** PROVIDED TEXT **
--- start ---
One of the first schools in Gadsden was that of Miss Fannie Fullenwider’s classroom on Eighth Street, located where the Woodruff family once lived.

A brilliant woman and a very capable teacher, Miss Fannie had a way with children. They loved her but also respected her authority, and she never had to deal out much physical punishment. Every year, Miss Fannie put together an Easter egg hunt for the children and presented each of them with an Easter card.

Miss Fannie taught good manners as well as the three “r’s.” She had an invariable rule that if a boy was caught saying a bad word,. he had to wash his mouth out with strong soap. She stood over the boy in order to make sure that he did a good job of it. It was said that Miss Fannie permanently cured several students of the habit of cursing.

One of the first baseball game played outside Miss Fannie’s schoolroom featured Martin Sibert as catcher and Miss Betty Tolson as pitcher. Betty wore spectacles and reportedly was very a good player.

Although the next school in town was called a public school, students had to pay tuition. The students were taught in a wooden building that was replaced in 1911 by the Striplin Building (pictured above at right) on the current site of the Gadsden Public Library.

Professor A.B. Goodhue, an old-time pedagogue, was the principal of this “public” school. He was for many years a member of the faculty of Howard College. Goodhue came to Gadsden from Oxford, where he conducted a famous preparatory school for years. His assistants were J.W. Dubose, his son David P. Goodhue, Mrs. C. Dunn and J.C. Hail.

Thevery  first school in Gadsden was known as The Academy, established in the late 1860s by Dr. William Heath and located on Locust Street. Local historian Will I. Martin visited The Academy in 1878 after Heath’s death in 1877. Martin remembered a recital given by Miss Fannie B. Hodges, a beautiful girl from one of the leading families of the city.
--- end ---
** REQUIRED TASKS **
A. Write out, unchanged, the part of the passage on early Gadsden schools that opens with the words containing "Although the next" and closes with "and J.C. Hail.".
B. Extend the passage on early Gadsden schools with the next part, picking up after its final sentence.
The lines that come after this passage aren't needed for anything here.

** DATASET EXTRACT **
--- start ---
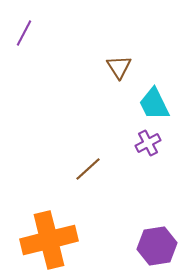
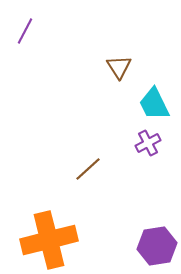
purple line: moved 1 px right, 2 px up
--- end ---
** WRITTEN ANSWERS **
A.
Although the next school in town was called a public school, students had to pay tuition. The students were taught in a wooden building that was replaced in 1911 by the Striplin Building (pictured above at right) on the current site of the Gadsden Public Library.

Professor A.B. Goodhue, an old-time pedagogue, was the principal of this “public” school. He was for many years a member of the faculty of Howard College. Goodhue came to Gadsden from Oxford, where he conducted a famous preparatory school for years. His assistants were J.W. Dubose, his son David P. Goodhue, Mrs. C. Dunn and J.C. Hail.

B.
Martin eventually was scrubbed “within an ace of Godliness” for his trespassing. After the scrubbing, he was turned over to two older boys who served as escorts. The trio eventually passed through the old downtown graveyard located behind the site of the old city hall located on Fifth Street across from the current Cultural Arts building.

Martin’s escorts soon began shooting peas through quills at spectators and speakers on the stage, and trio was promptly bounced out into the cemetery after being called bad boys.

The boys soon became the best of companions, for they knew the shortest route to the best swimming holes in the Coosa River, Town Creek, Black Creek and Big Wills Creek, as well as the best ways to get out of watermelon and sugarcane patches and plum orchards when caught trespassing.

The boys attended school at Tunnel Block located on North Broad Street close to Sixth Streets, which was taught by professors Potter and Bailey. Their classroom was located in a vacant storeroom on the sidewalk level with a store underneath. It was there that the boys learned most of their tricks.